Понятия века всегда имеют влияние даже на тех, которые явно презирают их; поэтому немудрено, что эту святую и самоотверженную любовь поддерживало и хранило фанатическое уважение к целомудрию, составляющее отличительную черту последних времен англосаксонцев, когда среди общего разврата противоположные качества – как обыкновенно бывает в такие эпохи – в некоторых избранных душах доходили до героического фанатизма. Как золото, украшение мира, добывается из недр земли, так и целомудрие, ценное как золото, выходило чистое и светлое из грязи людских страстей.
Сама Юдифь развилась под влиянием этой всеосвящающей, неземной любви во всем совершенстве женской души. Она так привыкла жить жизнью Гарольда, что без учения, по одному наитию, приобретала понятия, вовсе не принадлежавшие ни ее полу, ни ее веку; они падали в ее душу, как солнечные лучи на цветок, раскрывая его лепестки и придавая новый блеск его роскошным краскам.
Юдифь, выросшая под влиянием суеверия Хильды, была почти не знакома с учением друидов и вследствие этого не могла быть убежденной в его истине, но душа Гарольда вознесла и ее душу из долины тени на горные пределы неба. Любовь их имела такой характер, обстоятельства, в которые она была поставлена, надежда и самоотвержение так возвысили ее над пределами чувственности, что без веры она завяла бы и погибла. Ей необходима была молитва и покорное терпение, проистекающее из сознания бессмертной души; она не устояла бы против искушений земли, если бы не заимствовала твердости от неба. Таким образом можно сказать, что Юдифь получила даже свою душу от Гарольда, а с душой пробудился и разум из тумана детства.
В стремлении ее сделаться достойной любви Гарольда, быть подругой не только его сердца, но и ума, она приобрела, сама не зная как и откуда, запас здравых понятий и даже мудрости. Как часто, когда Гарольд поверял ей бессознательно свои мысли и цели, Юдифь нечувствительно сообщала им оттенок своих собственных размышлений и дум. Что было возвышеннее и чище, то Юдифь инстинктивно признавала и благоразумнейшим. Она стала его второй совестью. Каждый из них, таким образом, отражал достоинства другого, как одна планета освещает другую.
Поэтому-то эти годы испытаний, которые могли бы придать некоторую горечь любви не столь чистой и утомить чувство менее сильное, – только более и теснее сроднили их души.

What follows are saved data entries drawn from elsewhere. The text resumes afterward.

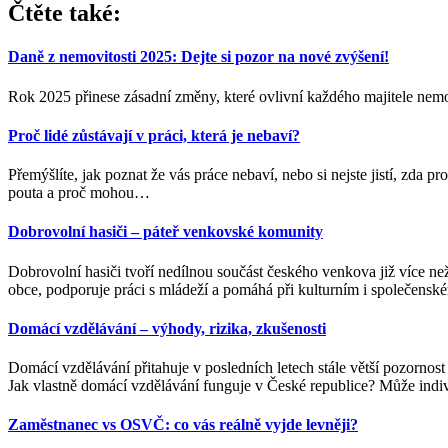
Čtěte také:
Daně z nemovitosti 2025: Dejte si pozor na nové zvýšení!
Rok 2025 přinese zásadní změny, které ovlivní každého majitele nemov
Proč lidé zůstávají v práci, která je nebaví?
Přemýšlíte, jak poznat že vás práce nebaví, nebo si nejste jistí, zda
pouta a proč mohou
…
Dobrovolní hasiči – páteř venkovské komunity
Dobrovolní hasiči tvoří nedílnou součást českého venkova již více než
obce, podporuje práci s mládeží a pomáhá při kulturním i společensk
Domácí vzdělávání – výhody, rizika, zkušenosti
Domácí vzdělávání přitahuje v posledních letech stále větší pozornost
Jak vlastně domácí vzdělávání funguje v České republice? Může indi
Zaměstnanec vs OSVČ: co vás reálně vyjde levněji?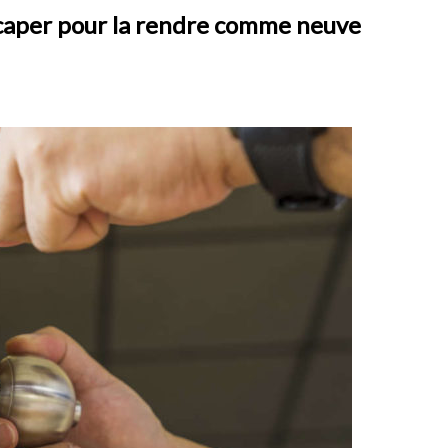
caper pour la rendre comme neuve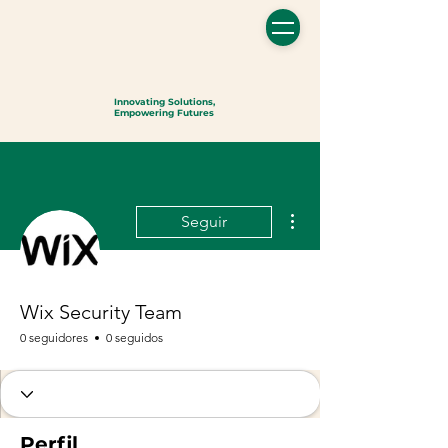
Innovating Solutions,
Empowering Futures
Más acciones
Seguir
Wix Security Team
0 seguidores
0 seguidos
Perfil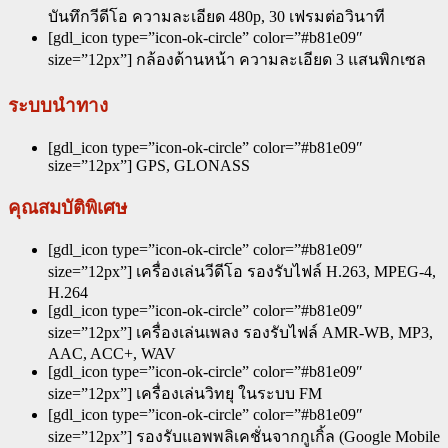
บันทึกวีดีโอ ความละเอียด 480p, 30 เฟรมต่อวินาที
[gdl_icon type=”icon-ok-circle” color=”#b81e09″
size=”12px”] กล้องด้านหน้า ความละเอียด 3 แสนพิกเซล
ระบบนำทาง
[gdl_icon type=”icon-ok-circle” color=”#b81e09″
size=”12px”] GPS, GLONASS
คุณสมบัติพิเศษ
[gdl_icon type=”icon-ok-circle” color=”#b81e09″
size=”12px”] เครื่องเล่นวีดีโอ รองรับไฟล์ H.263, MPEG-4,
H.264
[gdl_icon type=”icon-ok-circle” color=”#b81e09″
size=”12px”] เครื่องเล่นเพลง รองรับไฟล์ AMR-WB, MP3,
AAC, ACC+, WAV
[gdl_icon type=”icon-ok-circle” color=”#b81e09″
size=”12px”] เครื่องเล่นวิทยุ ในระบบ FM
[gdl_icon type=”icon-ok-circle” color=”#b81e09″
size=”12px”] รองรับแอพพลิเคชั่นจากกูเกิ้ล (Google Mobile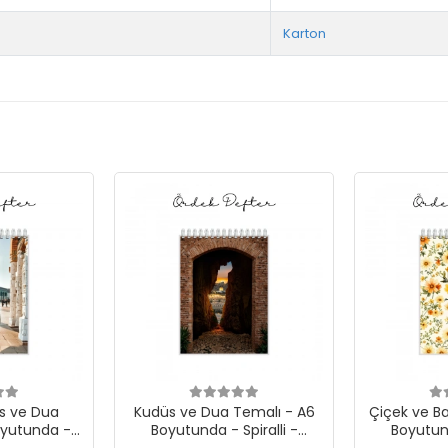
Karton
s ve Dua
Kudüs ve Dua Temalı - A6
Çiçek ve B
oyutunda -
Boyutunda - Spiralli -
Boyutund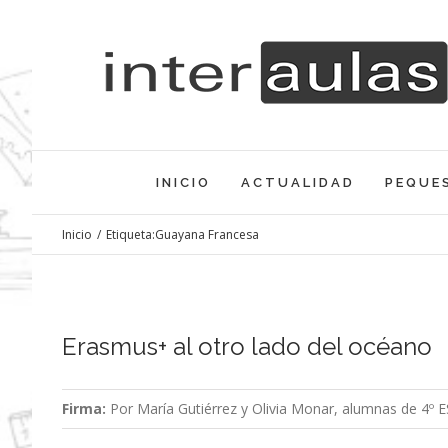
Saltar
al
contenido
INICIO
ACTUALIDAD
PEQUE
Inicio
/
Etiqueta:
Guayana Francesa
Erasmus+ al otro lado del océano
Firma:
Por María Gutiérrez y Olivia Monar, alumnas de 4º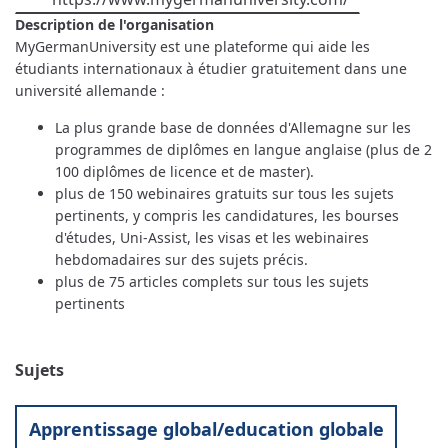
Description de l'organisation
MyGermanUniversity est une plateforme qui aide les
étudiants internationaux à étudier gratuitement dans une
université allemande :
La plus grande base de données d'Allemagne sur les
programmes de diplômes en langue anglaise (plus de 2
100 diplômes de licence et de master).
plus de 150 webinaires gratuits sur tous les sujets
pertinents, y compris les candidatures, les bourses
d'études, Uni-Assist, les visas et les webinaires
hebdomadaires sur des sujets précis.
plus de 75 articles complets sur tous les sujets
pertinents
Sujets
Apprentissage global/education globale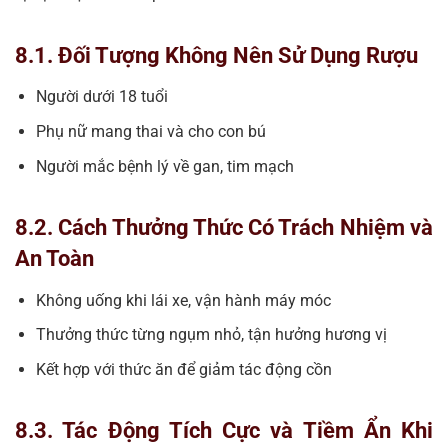
8.1. Đối Tượng Không Nên Sử Dụng Rượu
Người dưới 18 tuổi
Phụ nữ mang thai và cho con bú
Người mắc bệnh lý về gan, tim mạch
8.2. Cách Thưởng Thức Có Trách Nhiệm và
An Toàn
Không uống khi lái xe, vận hành máy móc
Thưởng thức từng ngụm nhỏ, tận hưởng hương vị
Kết hợp với thức ăn để giảm tác động cồn
8.3. Tác Động Tích Cực và Tiềm Ẩn Khi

В один прекрасный летний день Юдифь с Гарольдом сидели посреди мрачных колонн друидского храма. Они вспоминали прошлое и придумывали планы будущего, когда Хильда подошла к ним и, опершись о жертвенник Тора, сказала:
– Помнишь, как недоверчиво я смеялась, Гарольд, когда ты старался уверить меня, что и для Англии и для тебя будет лучше, если Эдуард вызовет Этелинга? Помнишь, я еще ответила тебе: «Слушаясь единственно своего рассудка, ты только исполняешь волю судьбы, потому что прибытие Этелинга еще скорее приблизит тебя к цели твоей жизни; но не от Этелинга получишь ты награду своей любви, и не он взойдет на престол Этельстона»?
– Что хочешь ты рассказать мне? Неужели о каком-нибудь несчастии, постигшем Этелинга? – воскликнул Гарольд, в сильном волнении вскакивая со своего места. – Он казался больным и слабым, когда я видел его, но я надеялся, что воздух родины и радость подкрепят его.
– Слушай внимательнее, – проговорила вала. – Это пение друидов за упокой души сына Эдмунда Иронзида.
Действительно, в это время по воздуху разнеслись какие-то унылые звуки. Юдифь пробормотала молитву; потом она снова обратились к Гарольду.
– Не печалься, Гарольд, и не теряй надежды! – сказала она тихо.
– Еще бы не надеяться, – заметила Хильда, гордо выпрямляясь во весь рост. – Один только глухой не может расслышать и понять, что в этом погребальном пении выражается и радостное приветствие будущему королю.
Граф вздрогнул; глаза его засверкали как уголья, грудь заволновалась еще сильнее.
– Оставь нас, Юдифь, – приказала Хильда вполголоса.
Когда молодая девушка нехотя спустилась с холма, Хильда обратилась к Гарольду и, подведя его к надгробному камню саксонского витязя, произнесла:
– Я говорила тебе тогда, что не могу понять тайны твоего сна, пока скульда не просветит моего разума; говорила также, что погребенный под этим камнем является людям за тем только, чтобы возвестить определение рока дому Сердика; вот оно и исполнилось: не стало преемника Сердика. А кому же явился великий Синлека как не тому, кто возведет новый род королей на саксонский престол?